=== DATA SECTION ===
= = =
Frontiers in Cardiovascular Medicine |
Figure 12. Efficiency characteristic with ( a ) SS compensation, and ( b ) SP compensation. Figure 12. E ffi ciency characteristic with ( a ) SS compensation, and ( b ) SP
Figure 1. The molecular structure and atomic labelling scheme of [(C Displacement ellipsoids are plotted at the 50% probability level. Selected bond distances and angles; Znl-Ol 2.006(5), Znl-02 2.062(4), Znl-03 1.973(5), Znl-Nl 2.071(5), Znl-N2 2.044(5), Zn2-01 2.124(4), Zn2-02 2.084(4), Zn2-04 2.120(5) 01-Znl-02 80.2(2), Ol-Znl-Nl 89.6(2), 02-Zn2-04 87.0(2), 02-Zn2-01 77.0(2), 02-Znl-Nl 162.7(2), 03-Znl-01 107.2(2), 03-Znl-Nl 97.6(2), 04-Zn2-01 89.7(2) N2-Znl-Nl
= = =
=== WORK INSTRUCTION ===
Show all lines from the data that contain "Figure".

=== ANSWER SECTION ===
Figure 12. Efficiency characteristic with ( a ) SS compensation, and ( b ) SP compensation. Figure 12. E ffi ciency characteristic with ( a ) SS compensation, and ( b ) SP
Figure 1. The molecular structure and atomic labelling scheme of [(C Displacement ellipsoids are plotted at the 50% probability level. Selected bond distances and angles; Znl-Ol 2.006(5), Znl-02 2.062(4), Znl-03 1.973(5), Znl-Nl 2.071(5), Znl-N2 2.044(5), Zn2-01 2.124(4), Zn2-02 2.084(4), Zn2-04 2.120(5) 01-Znl-02 80.2(2), Ol-Znl-Nl 89.6(2), 02-Zn2-04 87.0(2), 02-Zn2-01 77.0(2), 02-Znl-Nl 162.7(2), 03-Znl-01 107.2(2), 03-Znl-Nl 97.6(2), 04-Zn2-01 89.7(2) N2-Znl-Nl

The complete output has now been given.